At present, central banks create base money through their bank balance sheets by issuing notes and coins and generating reserves held by the commercial banks at the central bank. Broad money supply then results from the system of fractional reserve banking, as banks lend out funds to their customers, simultaneously creating a credit and a deposit. Part of this new deposit must then be placed at the central bank as part of the required reserves and the rest can then again be lent out.

Central banks conduct monetary policy through the volume of supply of base money and the price hereof, in the form of central bank interest rates. There is no reason why this system could not continue with crypto base-money and crypto broad-money. One important difference, however, is that it would make it much easier for central banks to impose negative interest rates if so desired and the anonymity of cash transactions would be gone. It is worth note, moreover, that commercial banks are careful not to offer deposits and loans in currencies where they cannot relatively easily gain access to some form of central bank liquidity if needed. It seems highly unlikely that private crypto-currencies could one day fulfil this function, leaving ample space for public crypto-currencies issued by the central bank. Some argue that issuing a crypto-currency would allow central banks to directly provide “safe” central bank money to all citizens and not just to the banking-system. This is true, but if central banks wanted to do so, they could already today offer deposits to their all citizens today in the current fiat currency systems.

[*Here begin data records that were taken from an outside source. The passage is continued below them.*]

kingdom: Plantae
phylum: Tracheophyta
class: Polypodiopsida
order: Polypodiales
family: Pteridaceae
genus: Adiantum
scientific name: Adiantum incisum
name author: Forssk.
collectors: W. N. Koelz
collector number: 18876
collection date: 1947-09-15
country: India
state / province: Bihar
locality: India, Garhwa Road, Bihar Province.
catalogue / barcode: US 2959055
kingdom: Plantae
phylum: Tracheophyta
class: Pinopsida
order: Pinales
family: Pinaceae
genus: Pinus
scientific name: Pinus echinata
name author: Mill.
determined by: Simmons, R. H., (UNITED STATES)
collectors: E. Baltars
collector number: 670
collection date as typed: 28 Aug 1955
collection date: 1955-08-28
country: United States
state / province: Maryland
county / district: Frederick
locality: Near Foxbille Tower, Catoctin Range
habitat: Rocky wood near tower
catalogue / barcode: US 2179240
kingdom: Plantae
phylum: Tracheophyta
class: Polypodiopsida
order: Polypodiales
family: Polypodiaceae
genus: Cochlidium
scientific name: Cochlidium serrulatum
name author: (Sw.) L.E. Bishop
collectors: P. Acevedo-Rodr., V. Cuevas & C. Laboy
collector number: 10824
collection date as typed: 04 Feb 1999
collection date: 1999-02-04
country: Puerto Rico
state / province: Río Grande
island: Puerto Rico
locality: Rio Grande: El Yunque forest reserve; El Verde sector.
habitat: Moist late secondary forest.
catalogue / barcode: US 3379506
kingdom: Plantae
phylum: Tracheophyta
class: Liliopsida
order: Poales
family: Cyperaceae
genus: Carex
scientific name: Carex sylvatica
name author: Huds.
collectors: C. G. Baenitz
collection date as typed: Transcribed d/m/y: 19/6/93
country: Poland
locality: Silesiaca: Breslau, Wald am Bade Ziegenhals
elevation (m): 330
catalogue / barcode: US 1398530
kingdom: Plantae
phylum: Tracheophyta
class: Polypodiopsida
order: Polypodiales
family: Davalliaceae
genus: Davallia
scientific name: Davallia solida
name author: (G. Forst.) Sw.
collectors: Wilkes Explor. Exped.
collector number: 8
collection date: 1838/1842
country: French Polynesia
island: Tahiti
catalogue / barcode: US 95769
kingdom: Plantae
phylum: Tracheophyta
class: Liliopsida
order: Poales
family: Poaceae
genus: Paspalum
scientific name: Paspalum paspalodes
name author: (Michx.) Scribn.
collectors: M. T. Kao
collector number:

Impressive as the blockchain technology that underpins crypto-currencies is, it is worth keeping in mind that a new technological wrapper rarely changes the fundamental function that a good or service meets. I imagine that a 17th century Dutch economist may have pondered tulip mania much in the same way that I do the Bitcoin craze, with a good strong cup of coffee and a few soothing notes of music in the background. Will future generations of economists be paying for coffee with crypto-currencies as they ponder the 2017 Bitcoin craze? My guess is yes, but that they will have been issued by the central banks and backed by governments.”